● Data extracts:
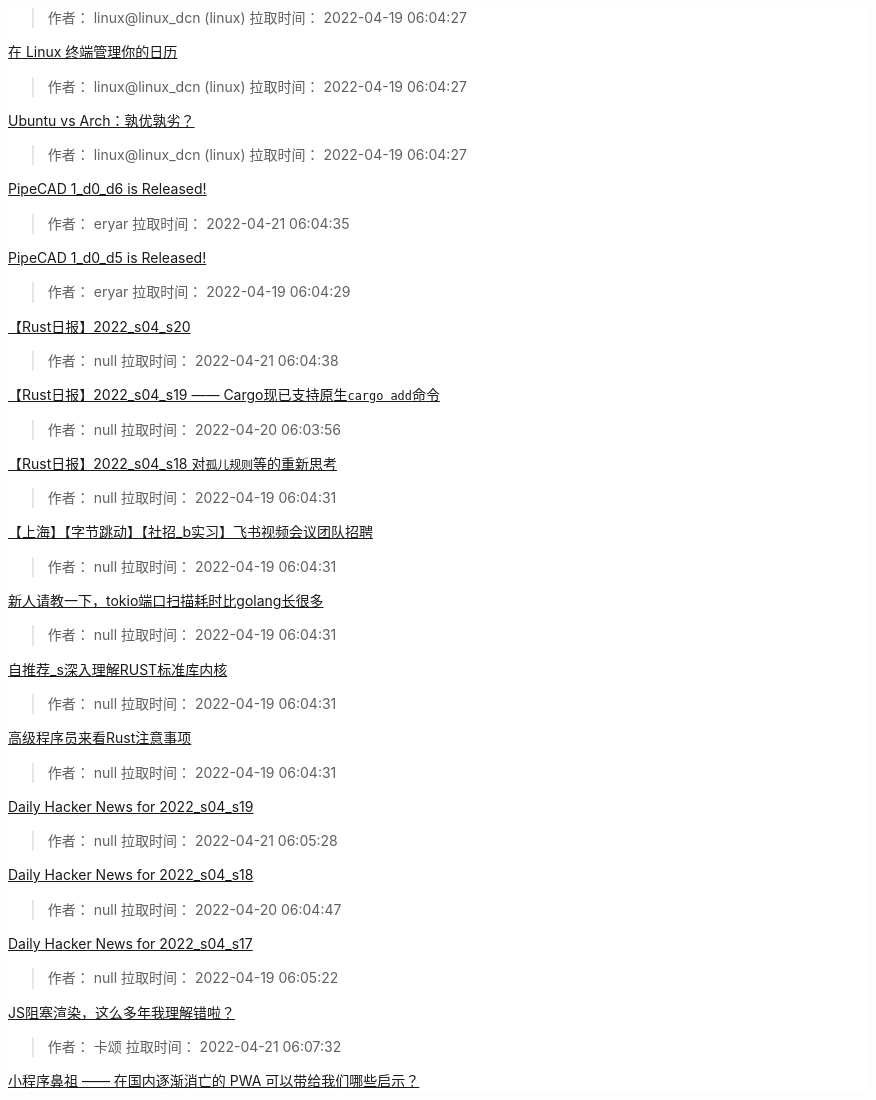 > 作者： linux@linux_dcn (linux)  拉取时间： 2022-04-19 06:04:27

 [在 Linux 终端管理你的日历](https://linux.cn/article-14486-1.html?utm_source=rss&utm_medium=rss)

> 作者： linux@linux_dcn (linux)  拉取时间： 2022-04-19 06:04:27

 [Ubuntu vs Arch：孰优孰劣？](https://linux.cn/article-14485-1.html?utm_source=rss&utm_medium=rss)

> 作者： linux@linux_dcn (linux)  拉取时间： 2022-04-19 06:04:27

 [PipeCAD 1_d0_d6 is Released!](http://www.cppblog.com/eryar/archive/2022/04/20/pipecad_1_0_6.html)

> 作者： eryar  拉取时间： 2022-04-21 06:04:35

 [PipeCAD 1_d0_d5 is Released!](http://www.cppblog.com/eryar/archive/2022/04/18/pipecad_1_0_5.html)

> 作者： eryar  拉取时间： 2022-04-19 06:04:29

 [【Rust日报】2022_s04_s20](https://rustcc.cn/article?id=9ad42573-89c4-443e-aacf-41d1ec5891a8)

> 作者： null  拉取时间： 2022-04-21 06:04:38

 [【Rust日报】2022_s04_s19 —— Cargo现已支持原生`cargo add`命令](https://rustcc.cn/article?id=2bb1ee7f-6589-4160-97dd-e2533c696857)

> 作者： null  拉取时间： 2022-04-20 06:03:56

 [【Rust日报】2022_s04_s18 对`孤儿规则`等的重新思考](https://rustcc.cn/article?id=249f5d03-abd9-409a-bf5a-5ab20c3eb99f)

> 作者： null  拉取时间： 2022-04-19 06:04:31

 [【上海】【字节跳动】【社招_b实习】飞书视频会议团队招聘](https://rustcc.cn/article?id=83d2b0b1-feac-4fe0-9c0e-32a98476e1b7)

> 作者： null  拉取时间： 2022-04-19 06:04:31

 [新人请教一下，tokio端口扫描耗时比golang长很多](https://rustcc.cn/article?id=065f233d-651b-4d23-a13f-b6e4a0032572)

> 作者： null  拉取时间： 2022-04-19 06:04:31

 [自推荐_s深入理解RUST标准库内核](https://rustcc.cn/article?id=41536b76-e5f6-41c7-8876-312e56029033)

> 作者： null  拉取时间： 2022-04-19 06:04:31

 [高级程序员来看Rust注意事项](https://rustcc.cn/article?id=0e9ed05f-c1d2-4d8c-b0b9-01dd572ee9e1)

> 作者： null  拉取时间： 2022-04-19 06:04:31

 [Daily Hacker News for 2022_s04_s19](https://www.daemonology.net/hn-daily/2022-04-19.html)

> 作者： null  拉取时间： 2022-04-21 06:05:28

 [Daily Hacker News for 2022_s04_s18](https://www.daemonology.net/hn-daily/2022-04-18.html)

> 作者： null  拉取时间： 2022-04-20 06:04:47

 [Daily Hacker News for 2022_s04_s17](https://www.daemonology.net/hn-daily/2022-04-17.html)

> 作者： null  拉取时间： 2022-04-19 06:05:22

 [JS阻塞渲染，这么多年我理解错啦？](https://segmentfault.com/a/1190000041729574)

> 作者： 卡颂  拉取时间： 2022-04-21 06:07:32

 [小程序鼻祖 —— 在国内逐渐消亡的 PWA 可以带给我们哪些启示？](https://segmentfault.com/a/1190000041729491)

● Exercise brief: In the listing above, find each line with the word "Rust日报" and return it.

● Exercise result:
 [【Rust日报】2022_s04_s20](https://rustcc.cn/article?id=9ad42573-89c4-443e-aacf-41d1ec5891a8)
 [【Rust日报】2022_s04_s19 —— Cargo现已支持原生`cargo add`命令](https://rustcc.cn/article?id=2bb1ee7f-6589-4160-97dd-e2533c696857)
 [【Rust日报】2022_s04_s18 对`孤儿规则`等的重新思考](https://rustcc.cn/article?id=249f5d03-abd9-409a-bf5a-5ab20c3eb99f)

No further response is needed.